A Film Camera Photowalk

I have been buying film from Analogue Wonderland. They have a convenient arrangement whereby you buy film and they send it to you with a postage label so you can send the film back to them for developing and scanning.

Recently they arranged a photowalk in Cambridge with a small fee for participants. It came with the benefit of a free film and developing and scanning.

I was using the Nikon F80 I mentioned previously. It had a fault that I discovered when I got back the scans. I thought the film wind-on mechanism wasn’t working properly. But after more thought I realised the shutter wasn’t travelling across the frame completely. It was either sticking, or the timing was off, and that prevented light reaching the full frame.

So now the F80 on its way back to the seller for a refund.

The fault only affected some frames. Some frames were OK and here are some photos from the walk.

The man on the left is Chris Dommett, who had volunteered to run the photowalk. He turned up with rolls of film and identifying labels for each of our films. We handed him in our exposed film at the end of the walk, and Analogue Wonderland processed them.

The nearest subjects were each other, and that’s what I photographed for almost all the photos I took.

I took my little Ricoh GRIII digital camera and photographed Chris looking at me. And I photographed him showing some of the features of a camera to one of the participants. So the following two shots are digital

And now back to film and more shots of my fellow photographers on the walk. I wonder whether I will turn up in anyone else’s photos. Actually I know I will because at least one person asked if it was OK to take my photo. I just started taking photos without asking. This shot is when we were sitting down in a pub trying to work out exactly what the code meant, the code that was written in an email we had each received prior to the day.
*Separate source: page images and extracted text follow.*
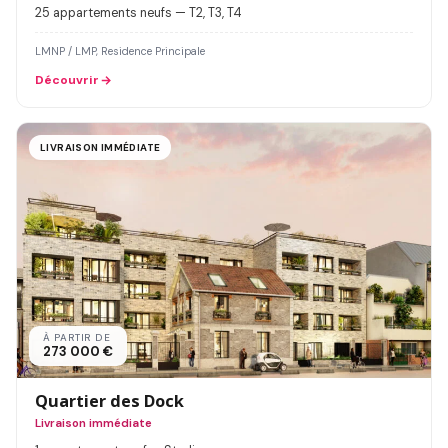
25 appartements neufs — T2, T3, T4
LMNP / LMP, Residence Principale
Découvrir
LIVRAISON IMMÉDIATE
À PARTIR DE
273 000 €
Quartier des Dock
Livraison immédiate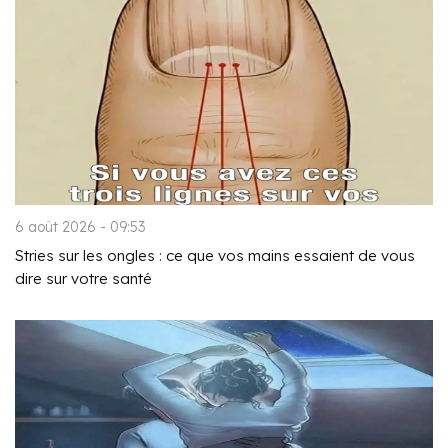
6 août 2026 - 09:53
Stries sur les ongles : ce que vos mains essaient de vous
dire sur votre santé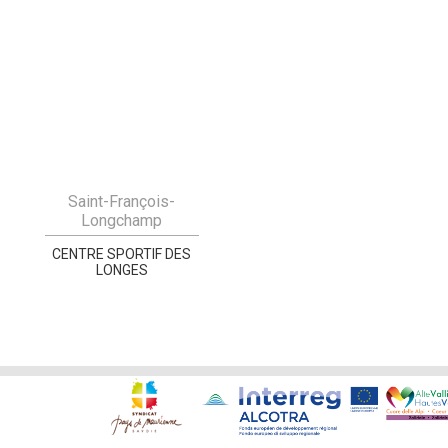
Saint-François-
Longchamp
CENTRE SPORTIF DES
LONGES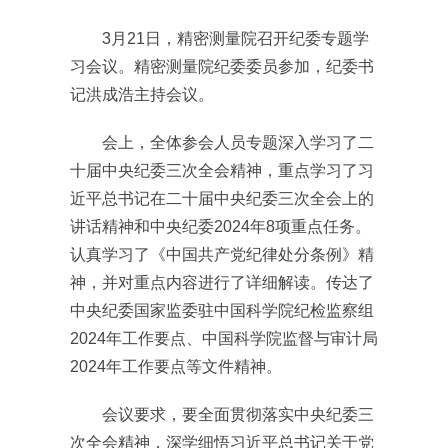
3月21日，精密测量院召开纪委专题学
习会议。精密测量院纪委委员参加，纪委书
记洪成浩主持会议。
会上，全体参会人员专题深入学习了二
十届中央纪委三次全会精神，重点学习了习
近平总书记在二十届中央纪委三次全会上的
讲话精神和中央纪委2024年8项重点任务。
认真学习了《中国共产党纪律处分条例》精
神，并对重点内容进行了详细解读。传达了
中央纪委国家监委驻中国科学院纪检监察组
2024年工作要点、中国科学院监督与审计局
2024年工作要点等文件精神。
会议要求，要全面贯彻落实中央纪委三
次全会精神，深学细悟习近平总书记关于党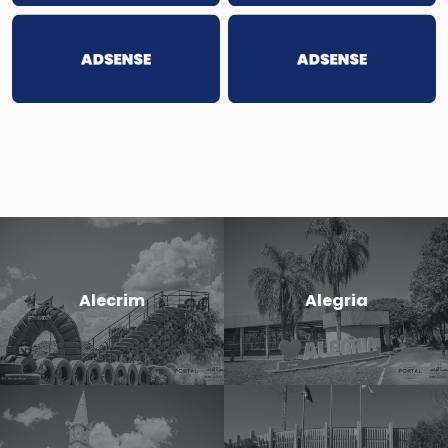
Alecrim
Alegria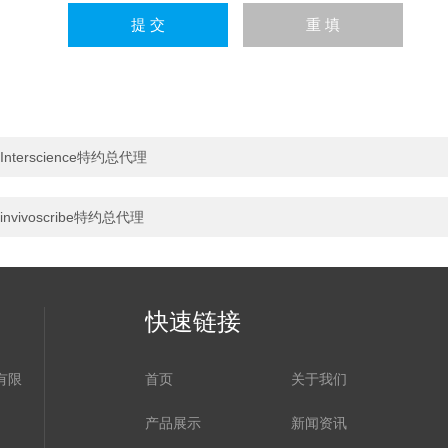
Interscience特约总代理
invivoscribe特约总代理
快速链接
有限
首页
关于我们
产品展示
新闻资讯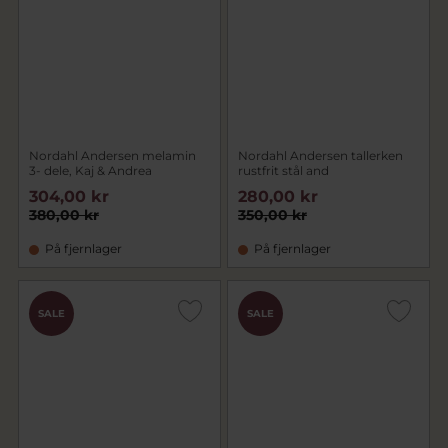
Nordahl Andersen melamin
Nordahl Andersen tallerken
3- dele, Kaj & Andrea
rustfrit stål and
304,00 kr
280,00 kr
380,00 kr
350,00 kr
På fjernlager
På fjernlager
SALE
SALE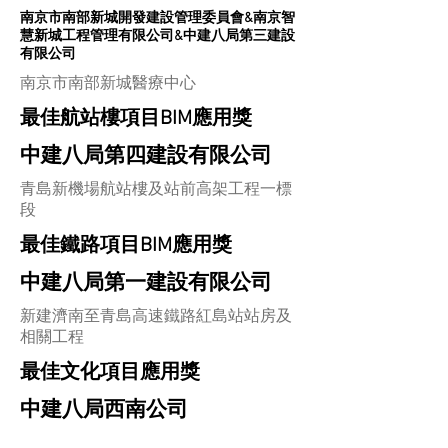
南京市南部新城開發建設管理委員會&南京智
慧新城工程管理有限公司&中建八局第三建設
有限公司
南京市南部新城醫療中心
最佳航站樓項目BIM應用獎
中建八局第四建設有限公司
青島新機場航站樓及站前高架工程一標
段
最佳鐵路項目BIM應用獎
中建八局第一建設有限公司
新建濟南至青島高速鐵路紅島站站房及
相關工程
最佳文化項目應用獎
中建八局西南公司
遂寧宋瓷文化中心項目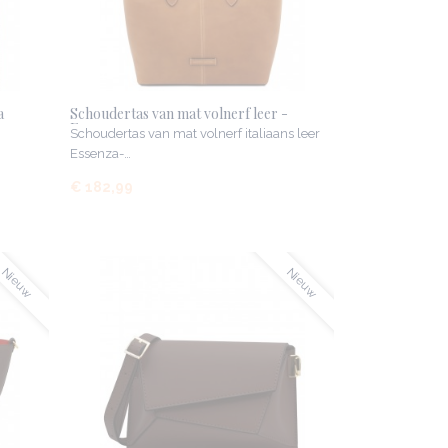
a
Schoudertas van mat volnerf leer -
Essenza
Schoudertas van mat volnerf italiaans leer
Essenza-…
€ 182,99
Nieuw
Nieuw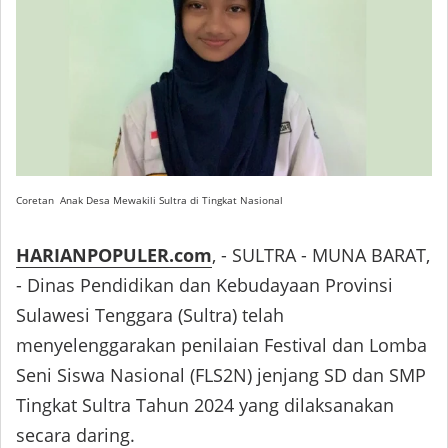
Coretan Anak Desa Mewakili Sultra di Tingkat Nasional
HARIANPOPULER.com
, - SULTRA - MUNA BARAT,
- Dinas Pendidikan dan Kebudayaan Provinsi
Sulawesi Tenggara (Sultra) telah
menyelenggarakan penilaian Festival dan Lomba
Seni Siswa Nasional (FLS2N) jenjang SD dan SMP
Tingkat Sultra Tahun 2024 yang dilaksanakan
secara daring.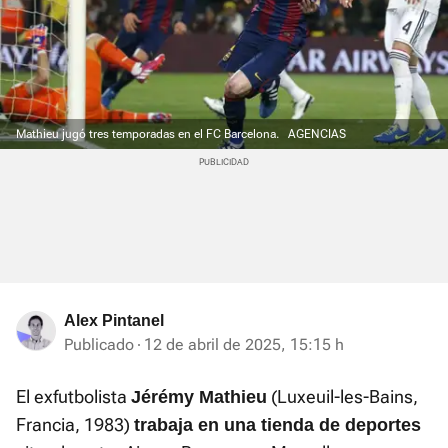
Mathieu jugó tres temporadas en el FC Barcelona.
AGENCIAS
Alex Pintanel
Publicado
12 de abril de 2025, 15:15 h
El exfutbolista
(Luxeuil-les-Bains,
Jérémy Mathieu
Francia, 1983)
trabaja en una tienda de deportes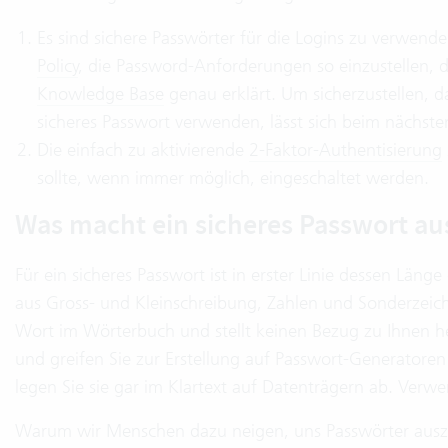
Es sind sichere Passwörter für die Logins zu verwend
Policy
, die Password-Anforderungen so einzustellen, da
Knowledge Base
genau erklärt. Um sicherzustellen, das
sicheres Passwort verwenden, lässt sich beim nächste
Die einfach zu aktivierende
2-Faktor-Authentisierung
sollte, wenn immer möglich, eingeschaltet werden.
Was macht ein sicheres Passwort au
Für ein sicheres Passwort ist in erster Linie dessen Länge
aus Gross- und Kleinschreibung, Zahlen und Sonderzeich
Wort im Wörterbuch und stellt keinen Bezug zu Ihnen her
und greifen Sie zur Erstellung auf Passwort-Generatoren 
legen Sie sie gar im Klartext auf Datenträgern ab. Ver
Warum wir Menschen dazu neigen, uns Passwörter auszu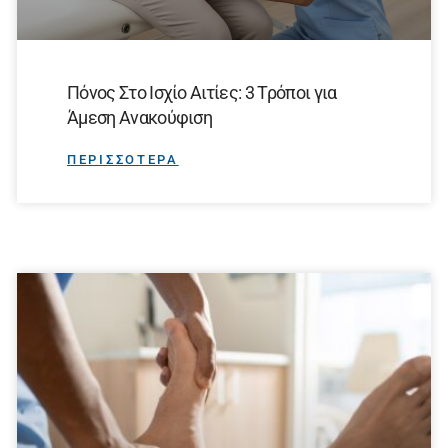
Πόνος Στο Ισχίο Αιτίες: 3 Τρόποι για
Άμεση Ανακούφιση
ΠΕΡΙΣΣΟΤΕΡΑ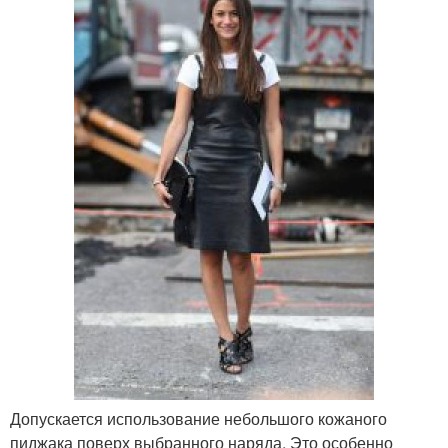
Допускается использование небольшого кожаного
пиджака поверх выбранного наряда. Это особенно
We had to write it on a slip of paper and put that in with the film when we gave the film to Chris at the end.

We agreed it was more complicated that it need have been, but on the plus side it made us all the more eager to shoot something when we did get going.
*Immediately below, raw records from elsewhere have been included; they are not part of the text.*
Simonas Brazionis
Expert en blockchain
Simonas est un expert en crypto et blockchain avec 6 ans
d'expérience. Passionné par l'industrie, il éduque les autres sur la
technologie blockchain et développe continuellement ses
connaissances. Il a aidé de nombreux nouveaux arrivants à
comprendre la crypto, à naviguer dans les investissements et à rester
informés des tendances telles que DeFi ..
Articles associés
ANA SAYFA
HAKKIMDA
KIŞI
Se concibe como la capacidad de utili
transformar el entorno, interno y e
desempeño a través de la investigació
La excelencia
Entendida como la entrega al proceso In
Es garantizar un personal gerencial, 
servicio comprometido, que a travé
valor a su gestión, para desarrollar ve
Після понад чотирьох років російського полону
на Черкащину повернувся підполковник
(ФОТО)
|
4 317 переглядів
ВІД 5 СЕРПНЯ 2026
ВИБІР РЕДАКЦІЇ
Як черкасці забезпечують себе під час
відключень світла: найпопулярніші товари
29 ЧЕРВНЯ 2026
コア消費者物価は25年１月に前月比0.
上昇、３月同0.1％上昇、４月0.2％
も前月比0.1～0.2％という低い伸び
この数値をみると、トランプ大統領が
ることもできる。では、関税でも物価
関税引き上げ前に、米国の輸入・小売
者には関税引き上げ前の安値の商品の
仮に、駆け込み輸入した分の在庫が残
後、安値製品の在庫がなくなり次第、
And so the next photo here is when we gathered for the start and I noticed the light in the face filtered by the light through the hat..

Some people had simple point and shoot cameras. One person had a big medium format camera that takes a 6x7cm film. A coupe of people had Leicas. The man in the first photo is shooting with a Leica. Chris twas shooting with an Olympus Pen F. The man here in the next photo is using a Pentax. You can see the AOC logo, which is The Asahi Optical Company that made cameras under the Pentax brand. That logo started life in 1919 and continued through to the 1950s. The camera is a Pentax Spotmatic with a Super Takumar 105mm lens.

You get the idea that for us camera nerds, cameras in all the variations are endlessly interesting.

The final image is not a person. It’s a half-submerged old inflatable in the river, tied up at the bank. I knew it was going to be an interesting shot because of the reflection of the yellow boat that is showing at the top of the photo.

I am going to try to go back and shoot the same shot with a digital camera to see how it looks.